Show that these vectors lie in a common two-dimensional plane, How could I show that 4 vectors $v_1, ... v_4$ lie in a common two-dimensional plane in $R^4$?
This plane $P$ does not contain the origin.
The vectors are:
$v_1=(3,0,1,4)$
$v_2=(3, 2, -1, 6)$
$v_3=(3,1,0,5)$
$v_4=(2,0, -1,1)$
I also want to find a description of $P$ using two linear equalities:
$$P = \{\vec x: f(\vec x) =a ,g(\vec x)=b\}$$
where $f$ and $g$ are linear functionals $f(\vec x) = f_1x_1 + ... f_4x_4$ and so on.
I have tried putting the 4 vectors into a 4x4 matrix and row-reduced it a few times, both times confirming that this matrix has rank 3, so that doesn't seem to help me.
Any ideas are welcome.
Thanks,
 A: You can treat one of the vectors like the origin and show that the differences span a two-dimensional subspace.
So, we can arbitrarily pick $v_4$ as our frame of reference. Now we get three difference vectors 
\begin{align*}
d_1 &= v_1 - v_4 \\
d_2 &= v_2 - v_4 \\
d_3 &= v_3 - v_4, \\
\end{align*}
and want to show that they span a two-dimensional subspace. You can use whatever technique you like, at this point: Row reducing a matrix, or by expressing $d_3$ as a linear combination of $d_1$ and $d_2$, probably among other possibilities.
If you can express this translated subspace as $\{d : f^*(d) = 0 = g^*(d)\}$ using linear functionals $f^*$ and $g^*$, I believe the original plane will be given by $\{v : f^*(v) = f^*(v_4),\ \ g^*(v) = g^*(v_4)\}$, although I haven't thought about that before.
A: It suffices to show that the three vectors $v_2-v_1, v_3-v_1,v_4-v_1$ lie in the some two-dimensional plane (containing the origin). This is equivalent to the three vectors being linearly dependent:
$$a(v_2-v_1)+b(v_3-v_1)+c(v_4-v_1)=0.$$
Supposing that this translated plane is not one-dimensional, we may WLOG assume $v_2-v_1$ and $v_3-v_1$ are not scalar multiples of each other. Using Gram-Schmidt, we can find unit vectors $w$ and $w'$ that are orthogonal to each other and to everything in our plane. Then, our translated plane can be written as $\{v \mid w^\top v = w'^\top v= 0\}$. Then, translating back, our original plane is $\{v \mid w^\top v = w'^\top v = w^\top v_1\}$.

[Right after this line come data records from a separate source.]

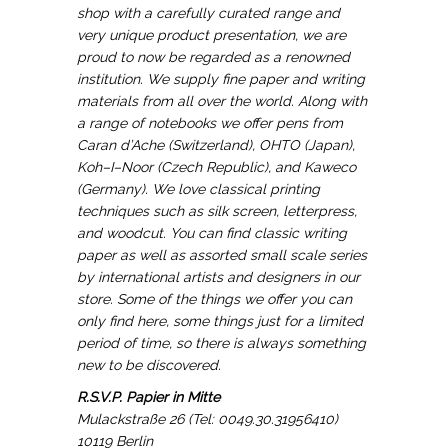
shop with a carefully curated range and
very unique product presentation, we are
proud to now be regarded as a renowned
institution. We supply fine paper and writing
materials from all over the world. Along with
a range of notebooks we offer pens from
Caran d’Ache (Switzerland), OHTO (Japan),
Koh–I–Noor (Czech Republic), and Kaweco
(Germany). We love classical printing
techniques such as silk screen, letterpress,
and woodcut. You can find classic writing
paper as well as assorted small scale series
by international artists and designers in our
store. Some of the things we offer you can
only find here, some things just for a limited
period of time, so there is always something
new to be discovered.
R.S.V.P. Papier in Mitte
Mulackstraße 26 (Tel: 0049.30.31956410)
10119 Berlin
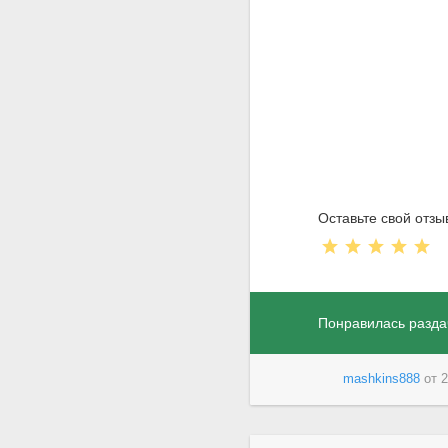
Оставьте свой отзы
Понравилась разда
mashkins888
от
2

In your case, $v_2-v_1 = (0,2,0,2)$, $v_3-v_1=(0,1,-1,1)$, and $v_4-v_1 = (-1,0,-2,-3)$, which spans three dimensions, so unfortunately your original vectors do not lie in the same two-dimensional plane.
A: Here's another approach. Find the plane $P$ containing $v_1, v_2, v_3$ (this is guaranteed to exist); let $w$ be its normal vector. Now look at $(v_1-v_4)\cdot w$. If this equals zero, then $(v_1-v_4)\perp w$;  if you draw a picture, you can see why this means $v_4$ lies in $P$.

Basically, what we're doing is using the geometric fact that $v_1, . . . , v_4$ are coplanar iff there is a vector $w$ which is perpendicular to each of the pairwise differences $v_i-v_j$. Note that this means it's actually equivalent, mathematically, to the other answers; but you might find it a little more concrete (or not; YMMV).